Perhaps the comparison is instructive, enough, and perhaps the comparison, not so much with Deng Xiaoping but with the death of Stalin, is not so very strange to make. The worldwide grieving was not so very different, right down to the portraits that the faithful held. But the difference is, nevertheless, the votive candles. The Church may change its policies. It may change its position on celibacy, on contraception, and even, however unlikely it may seem, on abortion. But it cannot get rid of the votive candles. They are what mark out the Catholic Church from everything else. They are part of the sorcery. They are the triumph of faith over reason.
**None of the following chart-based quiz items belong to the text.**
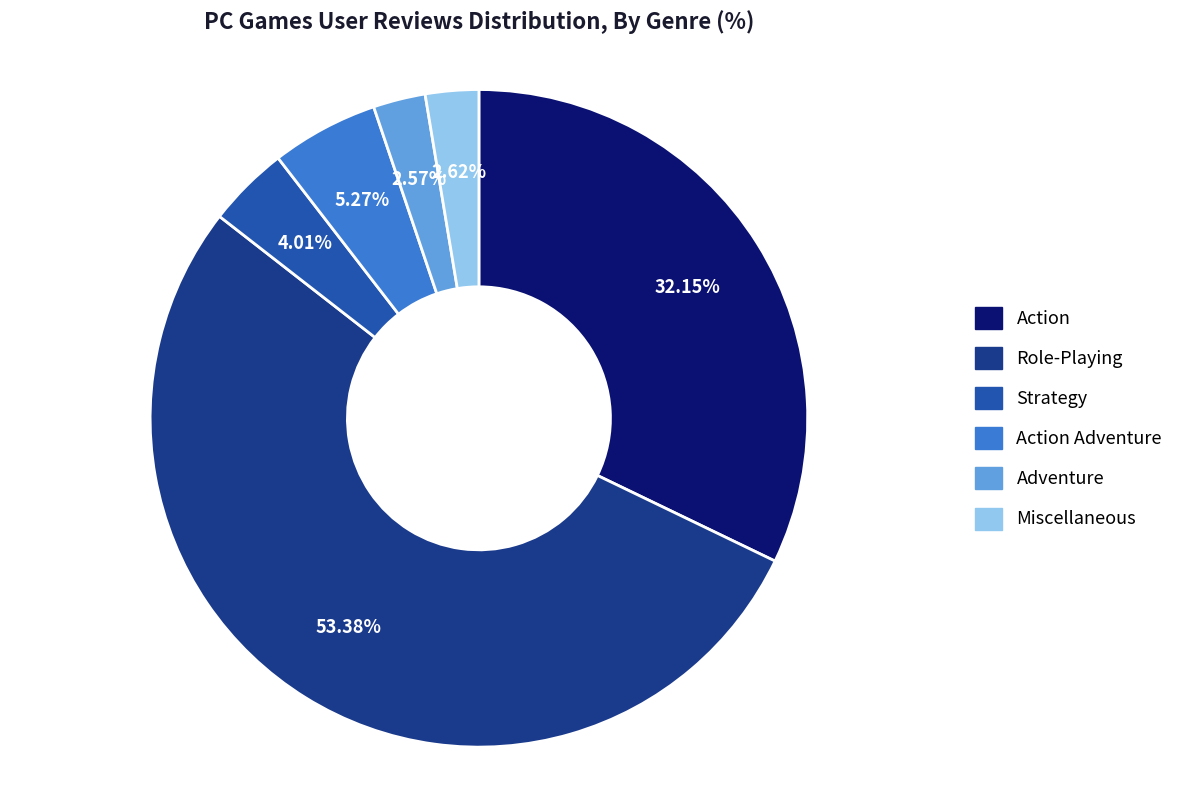

Does any single category account for the majority?

Yes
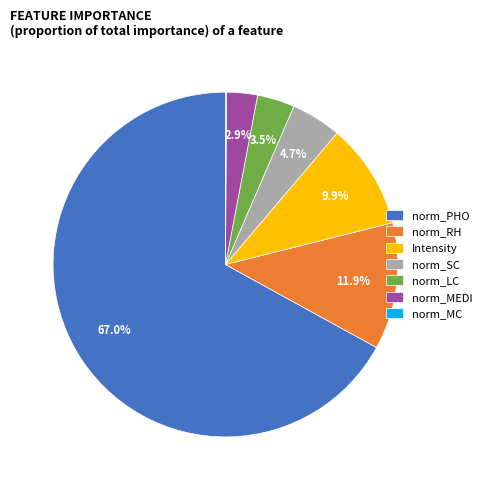

Is it true that norm_RH is 1% of the pie?

False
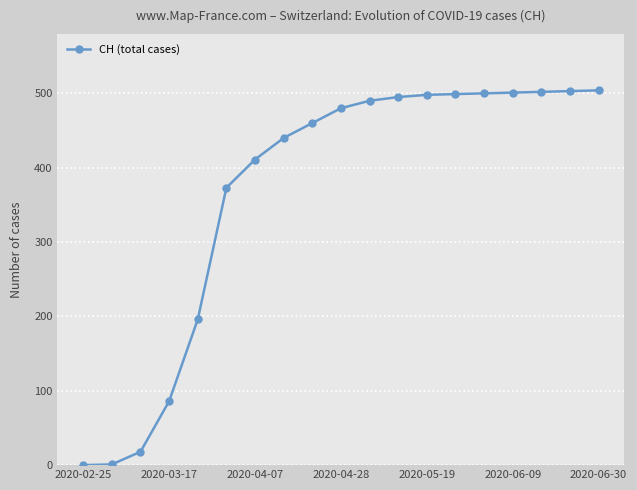

What is the greatest value displayed?

504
The late Pope created more saints, I am given to believe, than a large number of his predecessors, combined, covering a period of several hundred years. Saints? What is a saint? What is the purpose of making a saint, of creating saints, if not to increase the total quantity of superstition? Never mind (though it is scarcely irrelevant) that these saints have included all sorts of fascists and lunatics, including the madman and charlatan Padre Pio, and many worse than him. The question is, why do it? Why have saints, and why find it so important to have so may of them, if not because you want your flock to be always saying prayers to them, always lighting candles for them, always hoping superstitiously for their intercession? Is that not how the Pope wanted people to be? Is that not the antithesis of everything that is civilised and educated in the world?

That is what makes this spectacle so terrifying. Not just the fact of faith destroying reason, but the enormous power that it wields when it does so. The power that leads people to grieve for a Pope that they could not possibly have known is the same sort power that led people to grieve for Diana, only an older power, a wiser power, a conscious power, a power aware of itself and its own interests. It knows what it is doing to people and it likes them that way.

That is why reactionaries love the Catholic church, why the Telegraph and the Mail have no disagreement with it - save that their loyalties are to London rather than Rome. They like what it does to people. They like to see the mass of people bowing, praying, asking no questions, weeping for their human gods. When the Archbishop of Canterbury dies, there will be no scenes like these. But the Archbishop of Canterbury is not a holy man. He is just a man.

So, the Pope is dead. And with good reason, I am glad. And if the reader is inclined to sanctimony on the subject, and to say that the Pope was just a frail old man in whose death we should, as human beings, find no satisfaction, then the response (as the catechisms have it) must be: let them say so, then. Shall I recognise that the Pope was only human, when the Church themselves depend on the pretence that he was not? Let them say so. Let us have some reason. Some reason about man, some reason about faith.

Let the coverage of this bizarre and terrifying circus speak more of commentary and smell less of hagiography. Let somebody allow the suggestion that this is ludicrous, that this is neither a holy nor an admirable spectacle, that the lachrymose and superstitious worship of human beings, be they English princesses or Polish Popes, is depressing, dangerous, undignified, undemocratic. Let them accept that John Paul II was just a man like all the others. Let them admit that he was no more touched by God than are the rest of us, and then it will be possible to respond to his death, and to his life, as one would respond to the life and death of any other man. But they will not. They cannot. They cannot and they will not, because they are the Catholic Church. And the Pope is dead. And I am glad.